## TASK BRIEF:
From the line that contains "11: (178, 244)" down to the final line below, please repeat each line exactly and nothing more, with no pictures.

## Pixel coordinate tracking data:
============

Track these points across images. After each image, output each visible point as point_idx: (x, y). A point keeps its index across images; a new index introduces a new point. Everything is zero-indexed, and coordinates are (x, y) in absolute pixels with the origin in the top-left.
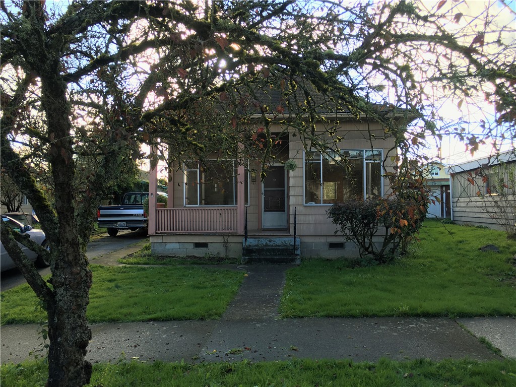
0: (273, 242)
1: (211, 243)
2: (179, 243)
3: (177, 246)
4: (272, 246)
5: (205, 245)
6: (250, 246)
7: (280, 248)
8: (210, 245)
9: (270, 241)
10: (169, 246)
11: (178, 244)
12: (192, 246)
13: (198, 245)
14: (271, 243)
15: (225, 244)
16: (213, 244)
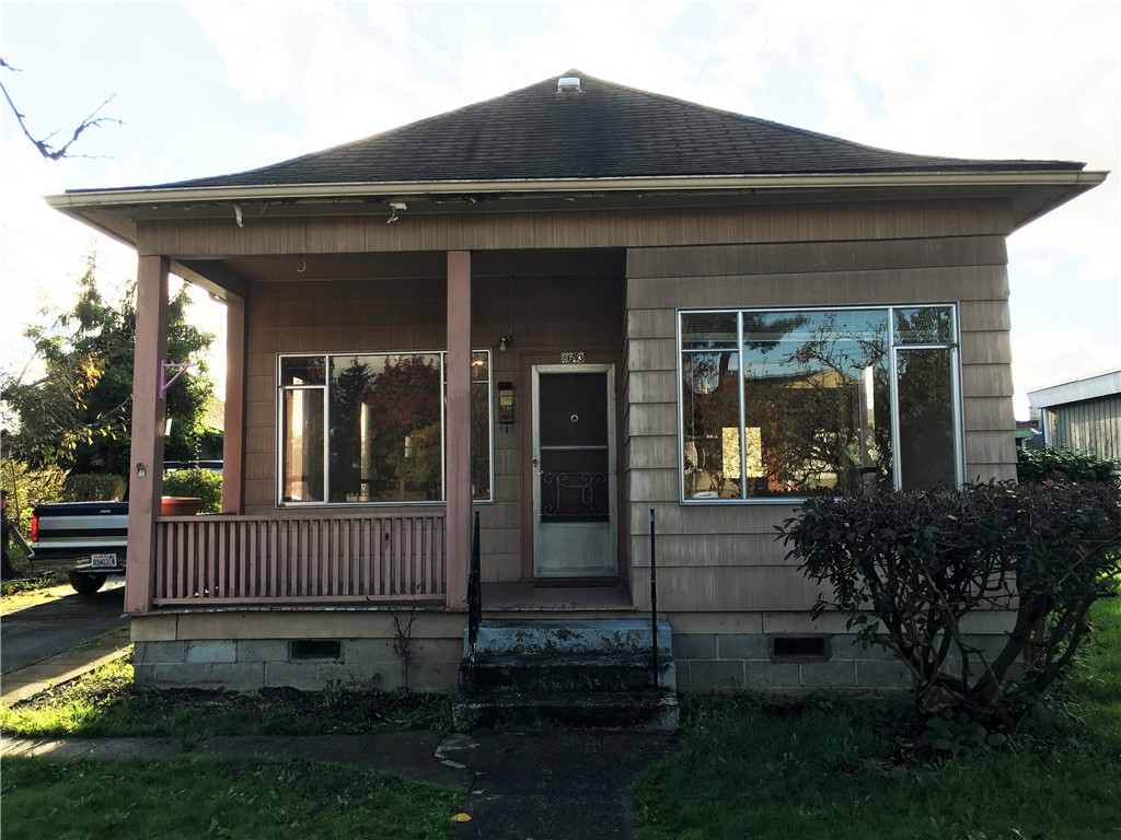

============

## RESULT:
11: (178, 244)
12: (192, 246)
13: (198, 245)
14: (271, 243)
15: (225, 244)
16: (213, 244)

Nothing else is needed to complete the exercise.